16-11-2012, 03:36 PM
Simple Probabilistic Predictions for Support Vector Regression
Simple Probabilistic Predictions.pdf (Size: 182.46 KB / Downloads: 39)
Abstract
Support vector regression (SVR) has been popular in the past decade, but it provides only an estimated target
value instead of predictive probability intervals. Many work have addressed this issue but sometimes the SVR formula
must be modified. This paper presents a rather simple and direct approach to construct such intervals. We assume that
the conditional distribution of the target value depends on its input only through the predicted value, and propose to
model this distribution by simple functions. Experiments show that the proposed approach gives predictive intervals
with competitive coverages with Bayesian SVR methods.
INTRODUCTION
In the past decade support vector regression (SVR) [15], [12] has been popular for regression problems. SVR
provides only an estimated target value; however, the statement that the future value falls in an interval with a
specified probability is more informative. This paper aims to construct predictive intervals for the future values.

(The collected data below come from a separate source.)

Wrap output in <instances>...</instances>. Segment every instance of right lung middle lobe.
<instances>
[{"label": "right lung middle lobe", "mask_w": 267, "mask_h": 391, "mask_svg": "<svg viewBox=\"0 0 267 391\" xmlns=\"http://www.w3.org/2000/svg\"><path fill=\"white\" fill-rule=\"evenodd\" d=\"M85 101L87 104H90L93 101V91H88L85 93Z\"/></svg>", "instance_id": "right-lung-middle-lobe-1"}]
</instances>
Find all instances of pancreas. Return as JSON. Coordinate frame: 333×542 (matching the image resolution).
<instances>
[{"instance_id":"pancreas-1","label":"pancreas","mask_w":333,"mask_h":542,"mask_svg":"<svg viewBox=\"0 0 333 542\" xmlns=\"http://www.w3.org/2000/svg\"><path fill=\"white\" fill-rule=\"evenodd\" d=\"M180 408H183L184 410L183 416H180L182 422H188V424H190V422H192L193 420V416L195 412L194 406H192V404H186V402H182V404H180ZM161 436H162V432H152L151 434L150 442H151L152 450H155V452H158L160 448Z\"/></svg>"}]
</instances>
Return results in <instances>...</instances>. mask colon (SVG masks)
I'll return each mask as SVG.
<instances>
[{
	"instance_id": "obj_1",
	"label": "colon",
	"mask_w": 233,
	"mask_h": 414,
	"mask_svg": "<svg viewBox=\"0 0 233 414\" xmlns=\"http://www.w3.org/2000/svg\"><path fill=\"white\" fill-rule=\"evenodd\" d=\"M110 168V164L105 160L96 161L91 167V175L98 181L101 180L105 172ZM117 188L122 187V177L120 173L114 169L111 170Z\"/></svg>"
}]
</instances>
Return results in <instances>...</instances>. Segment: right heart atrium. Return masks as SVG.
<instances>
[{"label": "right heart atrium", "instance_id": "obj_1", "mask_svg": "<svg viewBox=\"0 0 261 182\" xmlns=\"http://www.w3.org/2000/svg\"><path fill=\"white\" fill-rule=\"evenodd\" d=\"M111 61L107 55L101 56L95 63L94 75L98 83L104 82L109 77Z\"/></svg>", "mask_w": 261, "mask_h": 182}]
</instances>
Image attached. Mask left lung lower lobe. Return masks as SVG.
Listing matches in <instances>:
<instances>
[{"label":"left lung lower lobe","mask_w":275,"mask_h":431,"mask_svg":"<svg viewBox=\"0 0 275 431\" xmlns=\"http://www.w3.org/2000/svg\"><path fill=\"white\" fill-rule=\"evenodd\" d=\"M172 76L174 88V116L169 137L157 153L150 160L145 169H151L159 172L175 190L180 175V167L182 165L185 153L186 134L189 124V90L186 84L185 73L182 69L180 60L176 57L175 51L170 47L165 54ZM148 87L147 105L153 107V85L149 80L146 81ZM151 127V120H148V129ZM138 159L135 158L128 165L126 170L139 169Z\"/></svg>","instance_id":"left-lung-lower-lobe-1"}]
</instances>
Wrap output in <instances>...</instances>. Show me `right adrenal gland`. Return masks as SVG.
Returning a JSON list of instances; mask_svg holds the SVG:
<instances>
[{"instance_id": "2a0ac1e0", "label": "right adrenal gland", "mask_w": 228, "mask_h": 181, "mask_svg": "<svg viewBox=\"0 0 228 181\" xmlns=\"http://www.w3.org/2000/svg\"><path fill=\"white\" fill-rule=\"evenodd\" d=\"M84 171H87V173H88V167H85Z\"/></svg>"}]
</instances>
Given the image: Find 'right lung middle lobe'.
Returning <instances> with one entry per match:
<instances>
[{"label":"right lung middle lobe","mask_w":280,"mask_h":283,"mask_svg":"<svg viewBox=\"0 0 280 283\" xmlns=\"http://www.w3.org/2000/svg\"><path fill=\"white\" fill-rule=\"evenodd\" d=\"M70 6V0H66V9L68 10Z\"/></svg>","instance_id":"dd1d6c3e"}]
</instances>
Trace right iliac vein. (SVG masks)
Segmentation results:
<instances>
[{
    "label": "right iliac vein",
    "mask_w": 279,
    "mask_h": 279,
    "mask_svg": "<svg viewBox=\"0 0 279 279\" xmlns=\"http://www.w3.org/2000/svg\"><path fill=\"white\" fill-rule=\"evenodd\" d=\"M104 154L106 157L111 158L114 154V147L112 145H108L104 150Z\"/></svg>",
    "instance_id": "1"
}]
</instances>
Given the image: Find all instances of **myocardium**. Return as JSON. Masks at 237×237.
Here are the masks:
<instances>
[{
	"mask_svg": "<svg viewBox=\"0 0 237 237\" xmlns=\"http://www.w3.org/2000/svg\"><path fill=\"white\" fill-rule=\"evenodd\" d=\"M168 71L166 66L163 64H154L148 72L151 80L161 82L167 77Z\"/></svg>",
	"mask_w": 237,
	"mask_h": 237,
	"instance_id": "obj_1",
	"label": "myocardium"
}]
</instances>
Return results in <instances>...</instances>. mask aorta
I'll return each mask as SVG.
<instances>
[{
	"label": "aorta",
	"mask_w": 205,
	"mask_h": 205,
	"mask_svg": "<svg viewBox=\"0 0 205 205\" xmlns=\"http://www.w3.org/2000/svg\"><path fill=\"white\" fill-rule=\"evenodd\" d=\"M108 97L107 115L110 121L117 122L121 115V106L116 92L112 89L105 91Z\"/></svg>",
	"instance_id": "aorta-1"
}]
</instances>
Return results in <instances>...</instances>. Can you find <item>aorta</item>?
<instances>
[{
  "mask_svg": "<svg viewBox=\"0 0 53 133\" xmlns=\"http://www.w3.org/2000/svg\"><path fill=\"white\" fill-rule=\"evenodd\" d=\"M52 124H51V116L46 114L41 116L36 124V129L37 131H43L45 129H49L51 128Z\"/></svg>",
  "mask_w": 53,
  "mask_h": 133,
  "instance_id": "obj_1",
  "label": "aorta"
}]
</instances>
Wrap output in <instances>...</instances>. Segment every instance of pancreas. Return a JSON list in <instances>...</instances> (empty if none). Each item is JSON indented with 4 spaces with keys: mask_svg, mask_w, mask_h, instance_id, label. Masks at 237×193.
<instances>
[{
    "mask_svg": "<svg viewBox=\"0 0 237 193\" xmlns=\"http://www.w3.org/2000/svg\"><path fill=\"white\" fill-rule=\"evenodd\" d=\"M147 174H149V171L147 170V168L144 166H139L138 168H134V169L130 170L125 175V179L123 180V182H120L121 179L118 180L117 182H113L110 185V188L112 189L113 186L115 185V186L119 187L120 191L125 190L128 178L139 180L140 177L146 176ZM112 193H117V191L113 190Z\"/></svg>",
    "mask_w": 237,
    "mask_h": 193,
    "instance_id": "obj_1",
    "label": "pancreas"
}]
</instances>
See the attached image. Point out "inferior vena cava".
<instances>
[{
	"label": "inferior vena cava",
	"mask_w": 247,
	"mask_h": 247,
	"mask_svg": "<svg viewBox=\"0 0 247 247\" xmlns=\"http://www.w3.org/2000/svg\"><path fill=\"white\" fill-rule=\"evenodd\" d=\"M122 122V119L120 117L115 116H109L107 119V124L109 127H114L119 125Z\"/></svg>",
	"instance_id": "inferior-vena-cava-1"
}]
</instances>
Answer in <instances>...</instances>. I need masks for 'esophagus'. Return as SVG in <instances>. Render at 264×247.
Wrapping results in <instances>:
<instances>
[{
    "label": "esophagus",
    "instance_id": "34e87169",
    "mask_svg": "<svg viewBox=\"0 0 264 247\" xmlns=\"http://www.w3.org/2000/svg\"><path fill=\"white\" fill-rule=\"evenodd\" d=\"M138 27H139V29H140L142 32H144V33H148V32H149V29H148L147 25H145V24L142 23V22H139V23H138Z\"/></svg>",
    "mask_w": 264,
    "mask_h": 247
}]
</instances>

For conventional linear regression, the prediction interval has been well developed; for example, see [16] for
Gaussian noise case and [3], [14] for non-Gaussian case. SVR differs from conventional regression in that it maps
input data into a high dimensional reproducing kernel Hilbert space and uses an -insensitive loss function. As a
result, SVR has a sparse representation of solutions, and hence is relatively fast in training/testing. However, due to
these differences, the existing methods for constructing prediction intervals can not be applied. Recently Bayesian
interpretations of SVR have been developed [6], [4], [2] along the ways of Bayesian techniques for Neural Networks
[8] and for SVM classification [13], [11]. Using a Bayesian framework, one can determine parameters in SVR by
maximizing an evidence function, and at the same time derive an error bar for prediction.
CONCLUSIONS
In this paper, we propose a simple approach for probabilistic prediction suitable for the standard SVR. Our
approach starts with generating out-of-sample residuals by cross validation, and then fits the residuals by simple
parametric models like Gaussian and Laplace. The most powerful scale-invariant test is applied to effectively test
Gaussian against Laplace. We then compare it with the Bayesian SVR methods by evaluating the performance of
the prediction intervals. The experiments on real-world problems show that our easy approach works fairly well and
is robust to parameter selection strategies. Moreover, in certain cases we can further improve upon our approach
by re-estimate the scale parameter of the Laplace family. In summary, though we assume that the distribution of
the target value depends on its input only through the predicted value, the proposed approach easily provides some
useful probability information for SVR analysis.